# Tomcat unter Linux



## Franz Degenhardt (2. März 2004)

Hallo!

Nachdem ich mein debian-System auf 'testing' geupgraded hab, konnte ich ohne Probleme java1.4.2 und Tomcat 5.0 installieren. Der Server startet auch ordnungsgemäss. Mit 'lynx localhost:8080' kann ich die Beispiele sehen und ausführen. 

Leider kann ich aus meinem Netzwerk nicht auf den Server zugreifen -> 404. Deswegen meine Frage: 

Was muss ich noch tun um den Server für das Netzwerk freizuschalten?
Ich denke bzw. hoffe da fehlt nur noch eine Kleinigkeit 

bye TrueSun


----------



## Neurodeamon (2. März 2004)

404, heißt doch nur, das die aufgerufene Seite nicht gefunden wurde. D.H. Du kannst auf den Server zugreifen und er kommuniziert mit dem Browser 

Hast Du Deine httpd.conf schon konfiguriert?
Ein Testscript im Tomcat-Root?


----------



## Christian Fein (2. März 2004)

> _Original geschrieben von Neurodeamon _
> *404, heißt doch nur, das die aufgerufene Seite nicht gefunden wurde.
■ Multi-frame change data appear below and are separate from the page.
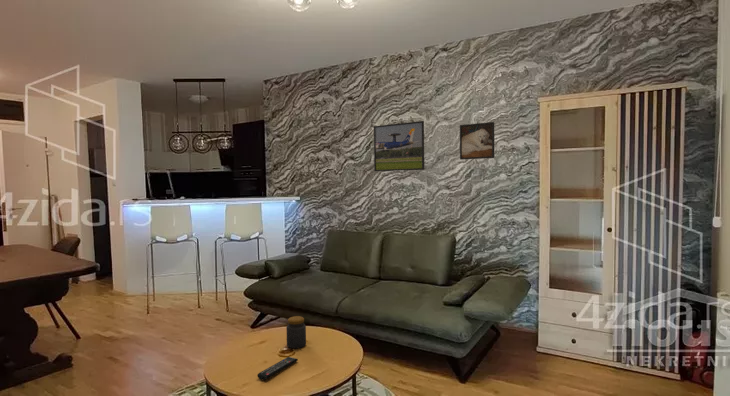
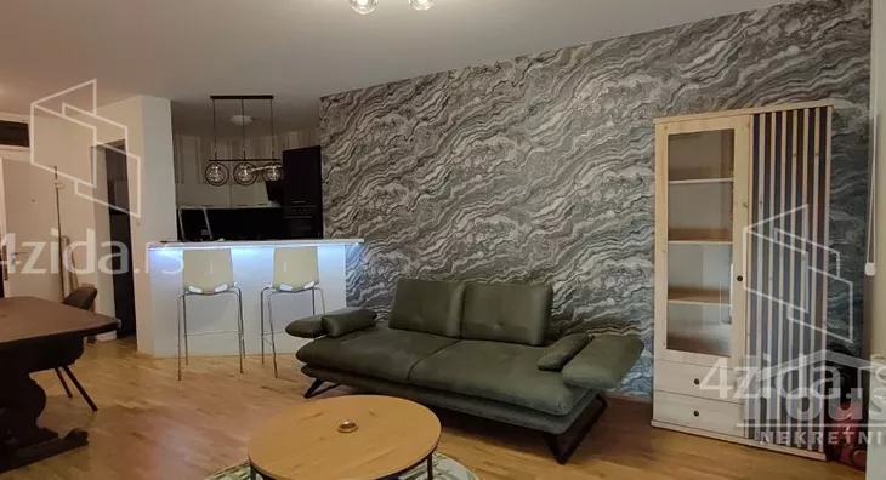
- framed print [373,120,425,172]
- remote control [256,356,299,381]
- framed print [459,121,495,161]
- jar [285,315,307,350]
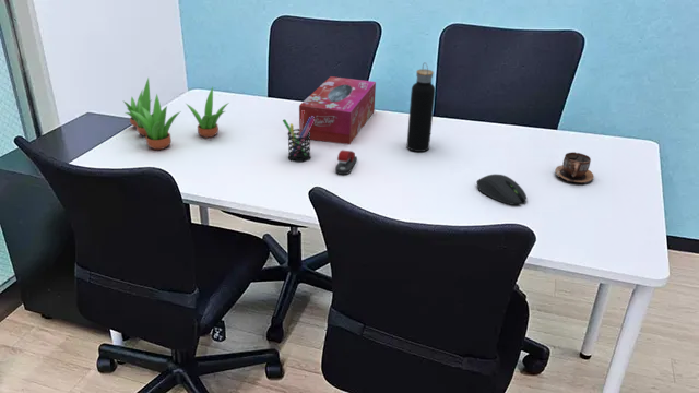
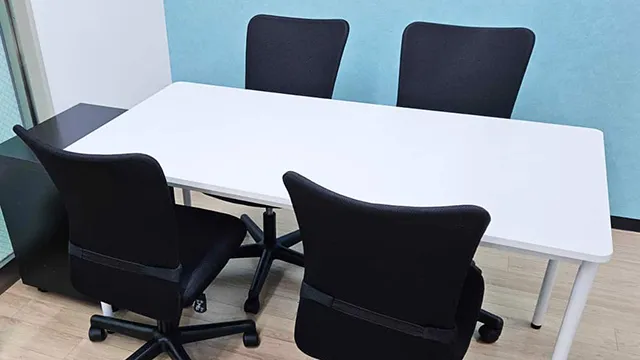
- stapler [334,150,358,176]
- succulent plant [122,78,229,151]
- computer mouse [475,174,528,206]
- water bottle [405,61,436,153]
- cup [554,151,595,184]
- pen holder [282,110,315,164]
- tissue box [298,75,377,145]
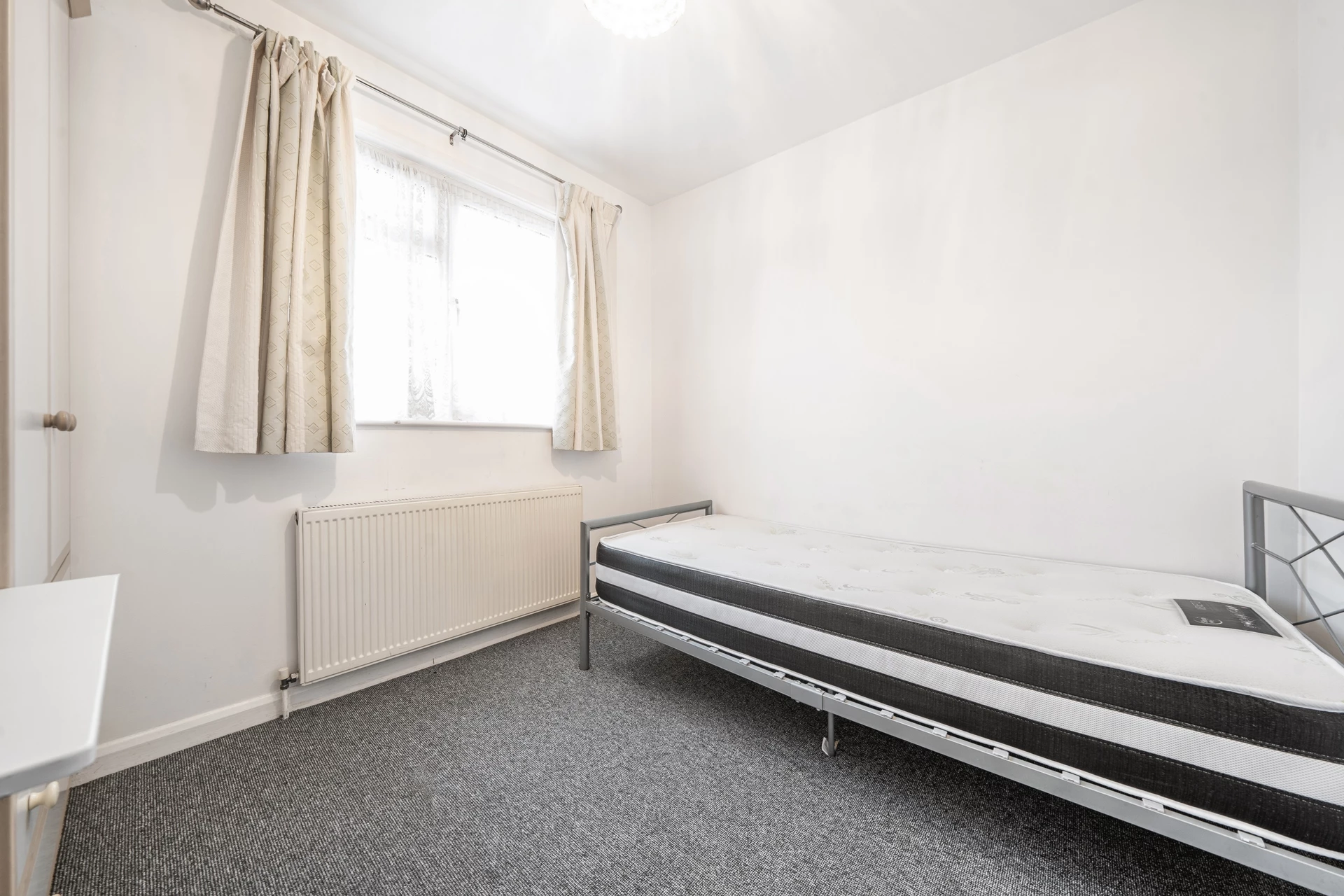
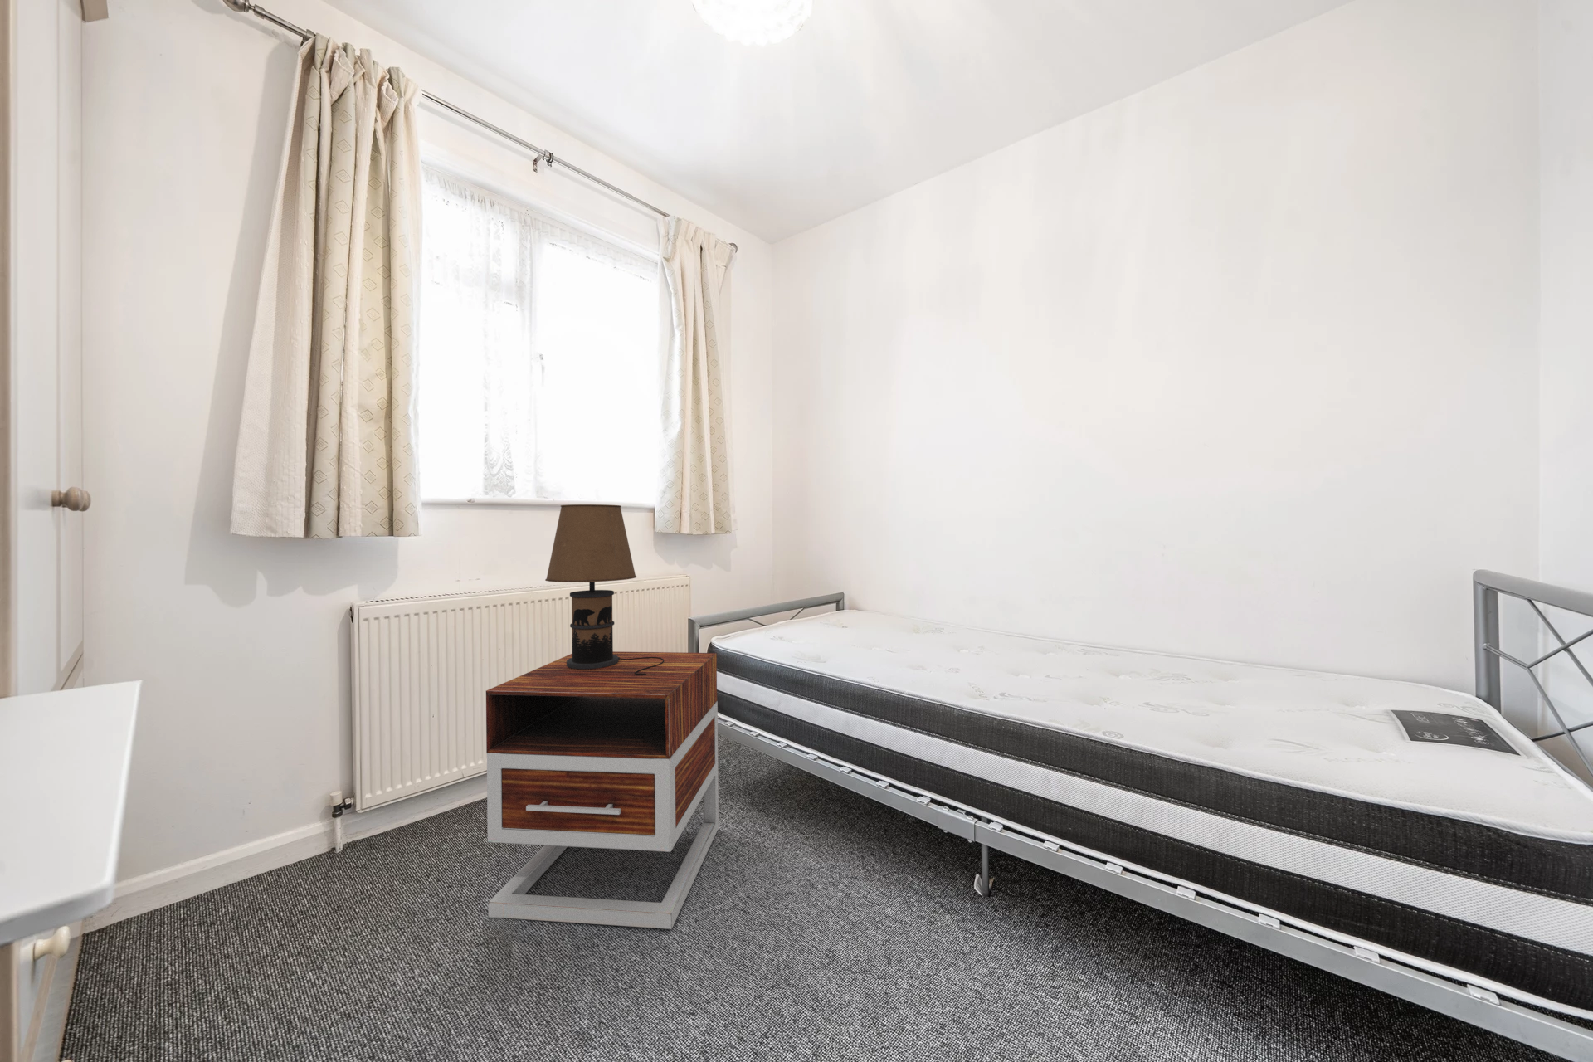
+ table lamp [544,504,664,674]
+ nightstand [485,651,719,930]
D.H. Du kannst auf den Server zugreifen und er kommuniziert mit dem Browser
> 
> Hast Du Deine httpd.conf schon konfiguriert?
> Ein Testscript im Tomcat-Root? *



httpd.conf beim tomcat? 

eher server.xml - tomcat-users.xml bzw für jede webapplikation web.xml im WEB-INF Verzeichnis.


----------



## Franz Degenhardt (2. März 2004)

Puuuh, anscheined lag da gestern ein rooting- oder dns-Problem vor, heute funktioniert alles wie gewünscht.
Trotzdem, danke für eure Mühen.

Bye TrueSun


----------



## Neurodeamon (2. März 2004)

> _Original geschrieben von Christian Fein _
> *httpd.conf beim tomcat?
> 
> eher server.xml - tomcat-users.xml bzw für jede webapplikation web.xml im WEB-INF Verzeichnis. *



httpd.conf steht jedenfalls irgendwie in der tomcat doku =)


----------



## Franz Degenhardt (3. März 2004)

Die httpd.conf des apaches musst du anpassen, wenn du den tomcat mittels mod_jk mit dem apache verbindest, sodass der tomcat auch über den webserverport ansprechbar ist.


----------